Mold cost = {h × A + (x × y × z) × B + C + (k1 × D1 + k2 × D2 + k3 × D3 + k4 × D4 + k5 × D5 + k6 × D6 + k7 × D7 + k8 × D8)} × m (2) Result output means At 5, the die cost calculated by the calculation output means 4 is printed or output to a CRT or the like.

As described above, according to the above-described embodiment, since the outline structure of the mold is automatically created by the shape generating means 2 based on the molded product data designed by the three-dimensional data designing means 1, the 3 The mold cost can be taken into consideration when creating the dimension data, and the cost can be totally judged at the initial stage of design. Further, since the information of the molded product and the mold is extracted by the information extracting means 3, the estimation can be performed with high accuracy.

[0021]

As described above, according to the present invention, 3
Since the schematic structure of the mold is automatically created by the shape generation means based on the molded product data designed by the dimensional data design means, the mold cost can be taken into consideration when creating the three-dimensional data of the molded product, and the cost can be reduced. It is possible to make a total judgment in the early stages of design. Moreover, since the information of the molded product and the mold is extracted by the information extracting means, the estimation can be performed with high accuracy. Therefore, extremely reliable cost calculation can be performed in a short time.

[Brief description of the drawings]

FIG. 1 is a block diagram showing the overall configuration of a mold cost evaluation apparatus according to an embodiment of the present invention.

FIG. 2 is a block diagram showing a detailed configuration of a shape generation unit, an information extraction unit, and a calculation unit of the mold cost evaluation apparatus.

FIG. 3 is a perspective view showing an example of shape generation by the mold cost evaluation device.

FIG. 4 is a side view showing a shape check example by the mold cost evaluation device.
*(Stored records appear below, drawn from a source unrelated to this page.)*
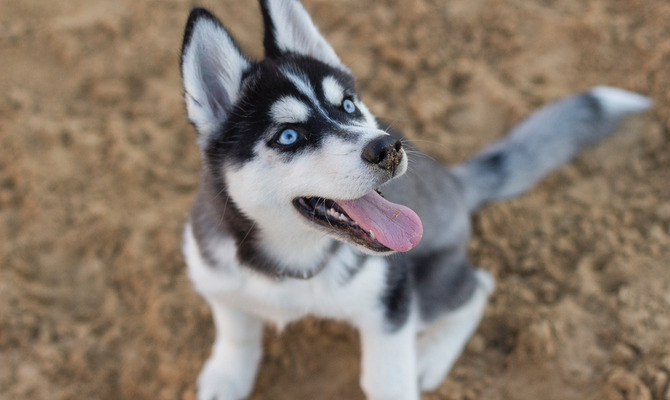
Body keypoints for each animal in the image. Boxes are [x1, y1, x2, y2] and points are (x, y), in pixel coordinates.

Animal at [181, 1, 652, 398]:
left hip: (426, 290)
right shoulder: (216, 279)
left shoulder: (391, 306)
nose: (389, 147)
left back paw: (430, 356)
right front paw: (228, 376)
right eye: (289, 136)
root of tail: (454, 182)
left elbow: (388, 378)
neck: (292, 263)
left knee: (480, 285)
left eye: (348, 105)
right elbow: (236, 329)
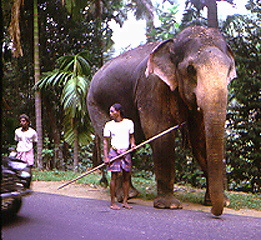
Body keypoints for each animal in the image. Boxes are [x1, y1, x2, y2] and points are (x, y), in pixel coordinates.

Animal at [87, 25, 236, 217]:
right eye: (190, 69)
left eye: (229, 69)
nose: (215, 212)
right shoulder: (152, 86)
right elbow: (160, 133)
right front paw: (169, 206)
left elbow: (200, 138)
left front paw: (220, 202)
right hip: (95, 105)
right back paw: (124, 197)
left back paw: (131, 194)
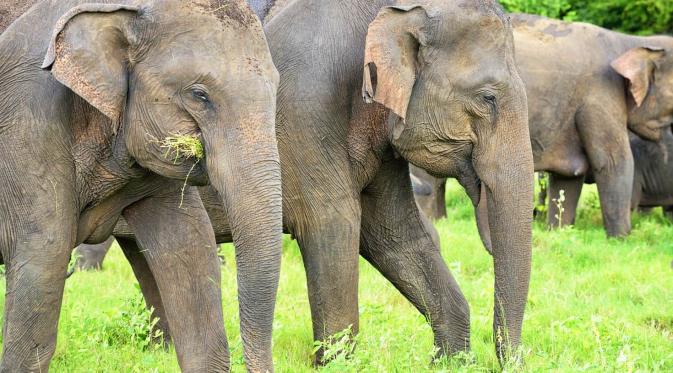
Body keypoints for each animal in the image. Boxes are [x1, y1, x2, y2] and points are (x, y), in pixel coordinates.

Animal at [412, 13, 672, 238]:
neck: (632, 42)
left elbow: (569, 176)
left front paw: (559, 232)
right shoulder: (600, 95)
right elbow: (613, 161)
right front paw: (621, 239)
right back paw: (435, 221)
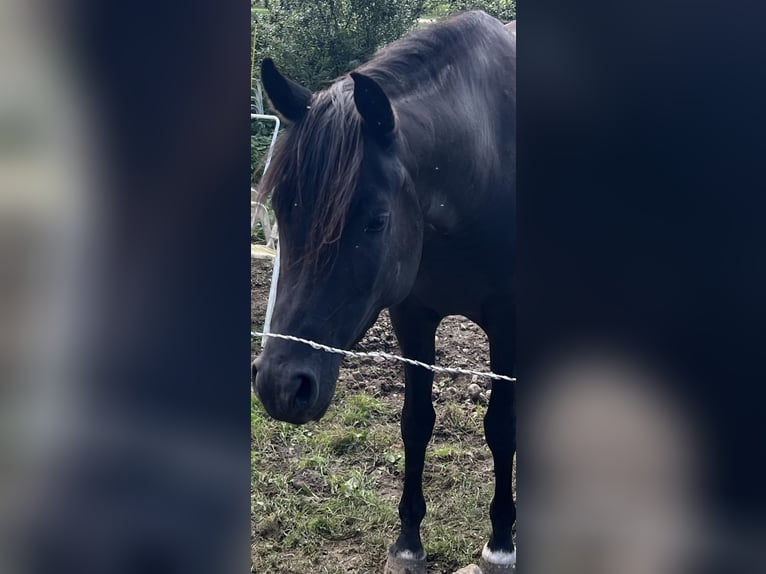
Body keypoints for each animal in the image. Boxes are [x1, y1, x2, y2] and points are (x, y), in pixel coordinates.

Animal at [252, 11, 516, 573]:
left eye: (376, 220)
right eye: (282, 209)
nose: (282, 386)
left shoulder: (509, 326)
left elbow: (501, 427)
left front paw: (501, 542)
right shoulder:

[Brief description of reference numerals]

 1 3D data design means 2 Shape generation means 3 Information extraction means 4 Calculation means 5 Result output means 6 Information input means 7 Mold database

Claims (1)

[Claims] 1. A three-dimensional data design means for creating a three-dimensional shape of a molded product, a shape generation means for creating a mold structure from the three-dimensional shape of the molded product created by the three-dimensional data design means, and dimensions. , An information extraction means for extracting information such as dimensional tolerance and geometrical tolerance, a die database for storing die data, and a die making cost calculated from the information obtained from the information extraction means and the die database. A mold cost evaluation apparatus comprising a calculation means and a result output means for outputting a result of the calculation means.